Verbal Attacks Against Afghan Women Parliamentarians Increase

Parliamentarians sworn in to the Lower House of Parliament (Wolesi Jirga). Women make up 69 of the 249 candidates elected on 18 September 2011.

It takes a lot to rattle Shukria Barakzai, a staunch defender of women's rights and one of more than 20 very outspoken women members of parliament in Afghanistan.

But even though she's run two successful parliamentary campaigns and has taken on conservative members of Afghan society, she is shocked by how easily some male members of parliament are now publicly threatening their female counterparts in the middle of parliamentary meetings.

“A (male) member of parliament stood up in our general meeting yesterday and said parliament is not a place for women, your time is up here, you must not pursue this fight for women's rights,” says Ms. Barakzai.

For many of the Afghan women leaders, dealing with sexism and discrimination isn't anything new. But women's rights activists say that male parliamentarians have recently intensified a war of words inside parliament. It's a war that many Afghan women worry echoes a greater issue in society and could reverse public tolerance and support for women's rights.

“I've noticed the rhetoric around women's issues has changed, and conservative members of society and parliament are once again feeling safe to verbally attack women publicly,” says Barakzai. “The Afghan government isn't doing anything about these kinds of public threats and attacks on women. It is almost as if they agree with the conservatives.”

The actions of the male parliamentarians are just one of many reminders to Barakzai and other women here that as the international security forces, foreign diplomats, and advocacy organizations prepare to leave the country in 2014, Afghan women will be left without a key source of support.

“I feel like Afghan women are right at the gate of realizing their civil and political rights but the international community is too busy packing up to notice that these rights are already starting to erode,” says Horia Mosadiq, a Human Rights Researcher for Amnesty International.

High levels of domestic violence against women and the targeting of women leaders by the Taliban and other armed groups only compound matters.

The Afghanistan Independent Human Rights Commission documented more than 4,000 cases of violence against women from March 21 to Oct. 21, 2012 — a rise of 28 percent compared with the same period for 2011. Though some of the increase in violence is attributed to growing public awareness and better reporting of violence against women, it is still concerning, say activists.

Several women leaders were also killed in 2012, including two directors of the Department of Women's Affairs, a branch of the Afghan government, in the eastern province of Laghman.

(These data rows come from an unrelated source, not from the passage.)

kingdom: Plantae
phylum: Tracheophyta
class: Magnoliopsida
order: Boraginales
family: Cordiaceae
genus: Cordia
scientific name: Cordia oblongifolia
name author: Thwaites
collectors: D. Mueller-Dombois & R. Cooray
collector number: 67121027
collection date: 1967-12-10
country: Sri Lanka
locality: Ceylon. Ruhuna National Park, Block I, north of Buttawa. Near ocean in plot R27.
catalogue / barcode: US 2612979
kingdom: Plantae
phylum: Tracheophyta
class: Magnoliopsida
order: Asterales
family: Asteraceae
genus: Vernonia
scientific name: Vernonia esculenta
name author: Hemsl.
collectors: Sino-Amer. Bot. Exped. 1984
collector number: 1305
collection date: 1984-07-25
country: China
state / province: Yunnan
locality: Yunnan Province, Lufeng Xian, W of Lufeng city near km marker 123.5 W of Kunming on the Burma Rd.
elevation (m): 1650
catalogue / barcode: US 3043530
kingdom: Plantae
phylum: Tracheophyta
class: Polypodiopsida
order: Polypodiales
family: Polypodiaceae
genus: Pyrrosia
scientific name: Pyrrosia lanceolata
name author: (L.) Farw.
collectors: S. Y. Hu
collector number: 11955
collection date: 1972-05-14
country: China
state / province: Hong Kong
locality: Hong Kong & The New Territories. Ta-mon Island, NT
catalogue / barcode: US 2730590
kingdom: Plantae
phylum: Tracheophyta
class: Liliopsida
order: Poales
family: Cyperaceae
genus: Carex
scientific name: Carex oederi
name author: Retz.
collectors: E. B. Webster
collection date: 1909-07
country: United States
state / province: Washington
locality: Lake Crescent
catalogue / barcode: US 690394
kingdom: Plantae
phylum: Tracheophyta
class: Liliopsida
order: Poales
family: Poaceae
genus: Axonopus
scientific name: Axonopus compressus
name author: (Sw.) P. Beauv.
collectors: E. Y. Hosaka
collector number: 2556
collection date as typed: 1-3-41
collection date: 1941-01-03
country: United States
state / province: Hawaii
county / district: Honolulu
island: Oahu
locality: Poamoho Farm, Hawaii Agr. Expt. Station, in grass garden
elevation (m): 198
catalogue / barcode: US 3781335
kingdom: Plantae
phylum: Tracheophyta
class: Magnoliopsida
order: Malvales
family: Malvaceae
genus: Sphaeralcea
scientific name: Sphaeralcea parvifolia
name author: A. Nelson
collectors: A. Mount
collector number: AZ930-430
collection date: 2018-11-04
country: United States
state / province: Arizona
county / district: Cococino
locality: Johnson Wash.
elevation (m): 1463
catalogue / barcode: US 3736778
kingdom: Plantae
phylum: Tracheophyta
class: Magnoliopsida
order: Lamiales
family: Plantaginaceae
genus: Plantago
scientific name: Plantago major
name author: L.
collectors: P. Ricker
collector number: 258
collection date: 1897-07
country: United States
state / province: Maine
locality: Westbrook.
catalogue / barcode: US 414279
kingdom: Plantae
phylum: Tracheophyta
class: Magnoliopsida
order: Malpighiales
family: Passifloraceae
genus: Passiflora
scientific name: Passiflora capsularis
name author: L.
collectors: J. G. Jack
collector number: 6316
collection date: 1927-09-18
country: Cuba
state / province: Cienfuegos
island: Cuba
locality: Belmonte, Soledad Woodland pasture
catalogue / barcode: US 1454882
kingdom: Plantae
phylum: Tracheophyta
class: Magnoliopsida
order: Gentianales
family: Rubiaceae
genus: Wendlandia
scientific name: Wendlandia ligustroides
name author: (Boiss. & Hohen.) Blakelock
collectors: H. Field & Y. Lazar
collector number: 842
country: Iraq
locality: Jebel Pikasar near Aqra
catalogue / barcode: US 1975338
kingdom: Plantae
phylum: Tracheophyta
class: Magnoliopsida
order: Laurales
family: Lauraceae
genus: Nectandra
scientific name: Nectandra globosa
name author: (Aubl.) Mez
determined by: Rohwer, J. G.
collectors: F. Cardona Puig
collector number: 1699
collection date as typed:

Both women were strong advocates for the equal treatment of women.

“Afghan women have faced these challenges all along, but the difference now is that the timeline for the international community to completely disengage is nearing, after which these conservatives will feel even more forceful in imposing their restricted views and values over people and reversing many of the legal and professional gains Afghan women have made in recent years,” says Orzala Ashraf Nemat, an Afghan women's rights activist and founder of the nonprofit organization Humanitarian Assistance for the Women and Children of Afghanistan. “The mood is changing.”